_TASK GOAL:_ Among the lines of data below, reproduce only those from the one with "430 483 22.79" through the one with "137 175 12.46", exactly as they stand, both ends included.
*** Opening of EXTRACTED RECORDS ***
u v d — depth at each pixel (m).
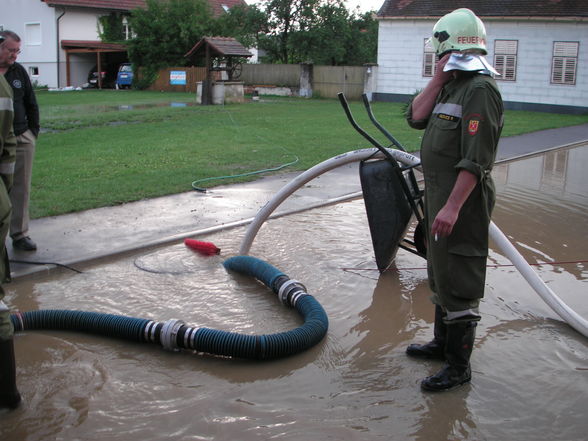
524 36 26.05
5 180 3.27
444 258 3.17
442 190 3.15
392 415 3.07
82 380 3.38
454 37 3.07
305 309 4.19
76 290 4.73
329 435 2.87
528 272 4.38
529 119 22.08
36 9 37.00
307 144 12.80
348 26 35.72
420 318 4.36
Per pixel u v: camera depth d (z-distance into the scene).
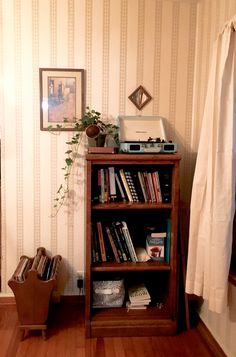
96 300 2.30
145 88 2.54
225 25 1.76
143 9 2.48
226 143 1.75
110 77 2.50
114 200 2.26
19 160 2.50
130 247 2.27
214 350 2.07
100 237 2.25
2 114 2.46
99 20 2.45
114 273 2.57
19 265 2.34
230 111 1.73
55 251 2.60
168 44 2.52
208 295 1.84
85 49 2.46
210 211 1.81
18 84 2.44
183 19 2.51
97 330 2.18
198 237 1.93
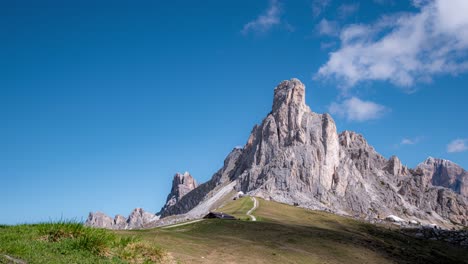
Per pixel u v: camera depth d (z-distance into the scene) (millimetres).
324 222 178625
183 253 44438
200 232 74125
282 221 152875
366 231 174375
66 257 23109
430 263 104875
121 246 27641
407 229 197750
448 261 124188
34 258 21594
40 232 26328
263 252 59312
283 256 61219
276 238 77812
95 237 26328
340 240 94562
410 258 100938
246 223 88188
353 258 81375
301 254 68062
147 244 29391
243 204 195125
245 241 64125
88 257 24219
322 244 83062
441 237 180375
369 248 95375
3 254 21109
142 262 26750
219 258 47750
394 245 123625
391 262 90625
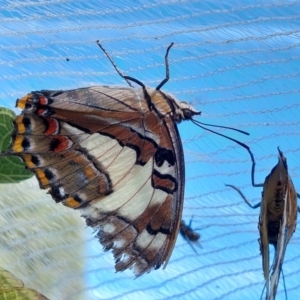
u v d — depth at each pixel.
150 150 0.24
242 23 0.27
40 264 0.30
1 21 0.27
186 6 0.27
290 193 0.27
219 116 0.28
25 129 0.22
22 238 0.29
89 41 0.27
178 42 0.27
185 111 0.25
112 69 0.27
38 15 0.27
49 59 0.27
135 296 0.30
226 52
*** Close of EXTRACTED RECORDS ***
*** Opening of EXTRACTED RECORDS ***
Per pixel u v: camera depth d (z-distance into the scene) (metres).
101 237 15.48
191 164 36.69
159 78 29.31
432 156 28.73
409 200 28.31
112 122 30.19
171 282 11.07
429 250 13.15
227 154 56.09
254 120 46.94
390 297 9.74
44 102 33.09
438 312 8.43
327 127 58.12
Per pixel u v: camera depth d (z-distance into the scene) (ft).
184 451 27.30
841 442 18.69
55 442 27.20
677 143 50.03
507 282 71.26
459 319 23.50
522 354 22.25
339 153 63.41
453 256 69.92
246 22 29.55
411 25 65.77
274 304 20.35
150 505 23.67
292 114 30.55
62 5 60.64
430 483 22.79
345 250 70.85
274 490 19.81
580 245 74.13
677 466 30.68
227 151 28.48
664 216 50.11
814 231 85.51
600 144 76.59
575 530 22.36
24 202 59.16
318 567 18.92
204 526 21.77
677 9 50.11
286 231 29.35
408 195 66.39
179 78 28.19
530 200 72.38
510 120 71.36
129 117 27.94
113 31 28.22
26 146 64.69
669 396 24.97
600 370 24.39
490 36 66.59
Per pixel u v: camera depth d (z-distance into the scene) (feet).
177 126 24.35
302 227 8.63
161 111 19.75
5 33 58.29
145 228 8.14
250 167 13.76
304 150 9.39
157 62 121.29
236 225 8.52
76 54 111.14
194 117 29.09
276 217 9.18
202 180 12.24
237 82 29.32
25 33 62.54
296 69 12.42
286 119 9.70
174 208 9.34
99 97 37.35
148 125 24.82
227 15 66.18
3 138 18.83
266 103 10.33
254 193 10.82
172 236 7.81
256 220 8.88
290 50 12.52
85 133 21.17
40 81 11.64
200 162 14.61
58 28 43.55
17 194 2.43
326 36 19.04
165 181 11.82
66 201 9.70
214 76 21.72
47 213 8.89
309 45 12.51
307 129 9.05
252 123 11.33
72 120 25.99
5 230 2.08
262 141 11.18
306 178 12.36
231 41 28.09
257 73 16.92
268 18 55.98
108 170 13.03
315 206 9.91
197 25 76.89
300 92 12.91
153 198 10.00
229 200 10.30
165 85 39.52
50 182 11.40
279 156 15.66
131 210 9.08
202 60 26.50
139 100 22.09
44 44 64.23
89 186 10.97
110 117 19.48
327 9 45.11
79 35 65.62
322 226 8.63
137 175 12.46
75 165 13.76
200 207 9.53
*** Close of EXTRACTED RECORDS ***
_EXERCISE RESULT:_
430 483 22.79
345 250 70.85
274 490 19.81
580 245 74.13
677 466 30.68
227 151 28.48
664 216 50.11
814 231 85.51
600 144 76.59
575 530 22.36
24 202 59.16
318 567 18.92
204 526 21.77
677 9 50.11
286 231 29.35
408 195 66.39
179 78 28.19
530 200 72.38
510 120 71.36
129 117 27.94
113 31 28.22
26 146 64.69
669 396 24.97
600 370 24.39
490 36 66.59
Per pixel u v: camera depth d (z-distance into the scene) (feet).
177 126 24.35
302 227 8.63
161 111 19.75
5 33 58.29
145 228 8.14
250 167 13.76
304 150 9.39
157 62 121.29
236 225 8.52
76 54 111.14
194 117 29.09
276 217 9.18
202 180 12.24
237 82 29.32
25 33 62.54
296 69 12.42
286 119 9.70
174 208 9.34
99 97 37.35
148 125 24.82
227 15 66.18
3 138 18.83
266 103 10.33
254 193 10.82
172 236 7.81
256 220 8.88
290 50 12.52
85 133 21.17
40 81 11.64
200 162 14.61
58 28 43.55
17 194 2.43
326 36 19.04
165 181 11.82
66 201 9.70
214 76 21.72
47 213 8.89
309 45 12.51
307 129 9.05
252 123 11.33
72 120 25.99
5 230 2.08
262 141 11.18
306 178 12.36
231 41 28.09
257 73 16.92
268 18 55.98
108 170 13.03
315 206 9.91
197 25 76.89
300 92 12.91
153 198 10.00
229 200 10.30
165 85 39.52
50 182 11.40
279 156 15.66
131 210 9.08
202 60 26.50
139 100 22.09
44 44 64.23
89 186 10.97
110 117 19.48
327 9 45.11
79 35 65.62
322 226 8.63
137 175 12.46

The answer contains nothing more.